Well, why would I want to do this job? At first because it was interesting and I felt an obligation to the greater good to put my neutral attitude to good use. The moment I knew this is what I wanted to do was when I had my first therapeutic break-through with an inmate, better known as the “ah-ha!” moment. I had previously counseled those with mental illness and experienced this moment before with them but it’s a completely different feeling getting someone to understand they are not as worthless as their depression has made them feel than it is getting a sexual offender, who previously had never so much as a parking ticket, understand why they raped a young girl and why this really wasn’t an “out-of-the-blue” event but rather something that was about to boil over for years. It’s beyond a reality check, beyond a break-through, it’s a moment where reckoning, justice, sadness, and hope meet. This person realizes how they had been blind before but also how deeply they hurt another person, and they can truly appreciate their actions in their entirety. It’s not just “I raped… I hurt…” its “I ruined the victim’s life, their family’s life, and my family’s life… I caused all of this… I started all of this before I even met my victim… I deserve to be here… I understand if they never forgive me.”

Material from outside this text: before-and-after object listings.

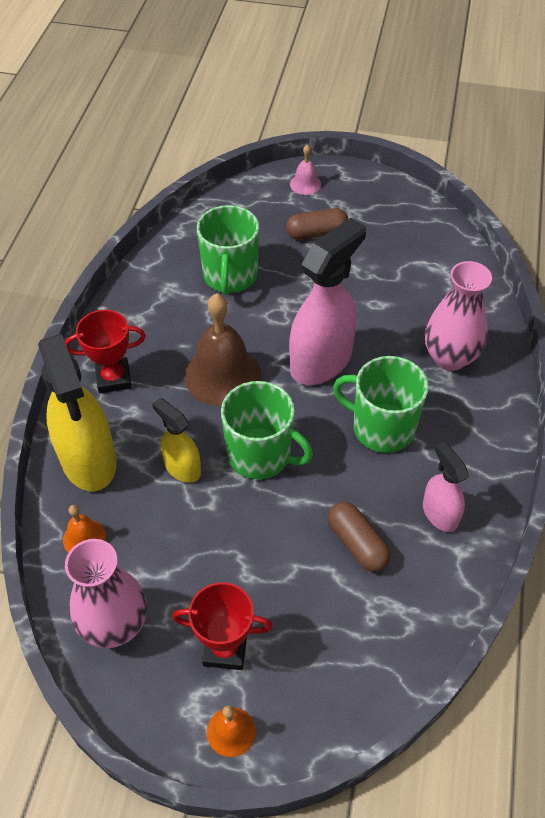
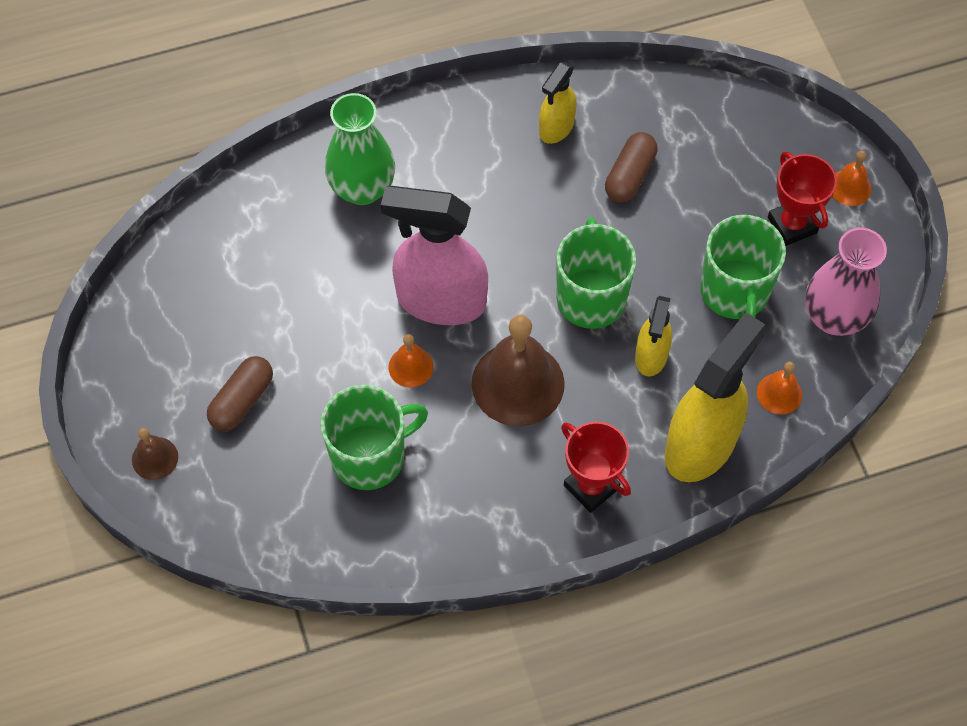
camera: 120 degrees left, 10 degrees up
(280, 323) = (411, 366): none -> orange bell
(305, 184) = (155, 458): pink bell -> brown bell
(316, 233) = (242, 400): brown capsule -> brown capsule turned 75 degrees clockwise
(381, 427) = (491, 210): green mug -> green mug (735, 292)
(439, 513) = (556, 127): pink spray bottle -> yellow spray bottle
(449, 357) = (362, 188): pink vase -> green vase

And then comes my second and third least favorite party question: Why do they do it? What makes someone like that? Anyone who feels like they can completely answer that question about “all sexual offenders” or “all criminals” or “all murders” is an arrogant piece of dirt. There is no one answer for any type of offender or anyone. Why do some people get into bar fights (or Simple Assault) while others commit domestic violence or even others commit rape? There is no right answer and no one answer that will apply to everyone. There are multiple factors that vary across people and vary in how they interact with individuals, and while behavioral profilers with limited information can make an educated guess as to what a person’s psychological makeup is like, risk level, and whether they wear boxers or briefs, they can not chemically engineer a person and know with absolute certainty how that creation will react in any and all situations.

If you really ask me these last two questions I will chug my drink and start looking for the nearest restroom or escape route. The reality is you could have been them and they could have been you if a few conditions were different. For all of the skeptics out there, I want you to imagine that your partner is half asleep in the night when you decide to kiss them or touch their body and they wake up startled or confused. How are you different than a rapist? You used someone’s body that you had not been given explicit consent in the present moment to do with as you may. I’d also like you to think of a time when you were making love to a partner who either seemed disinterested or sad, did you stop? Did you accept a short or clichéd response and continue? Saying you could never do this is what I find many first time offenders saying, from former correctional officers to teachers or military personal. The truth is one in four women report (report is different than fact) being the victims of verbal, sexual or physical abuse so to say that only one in four men perpetrate these crimes seem logical. How have you decided that you are different from the one in four?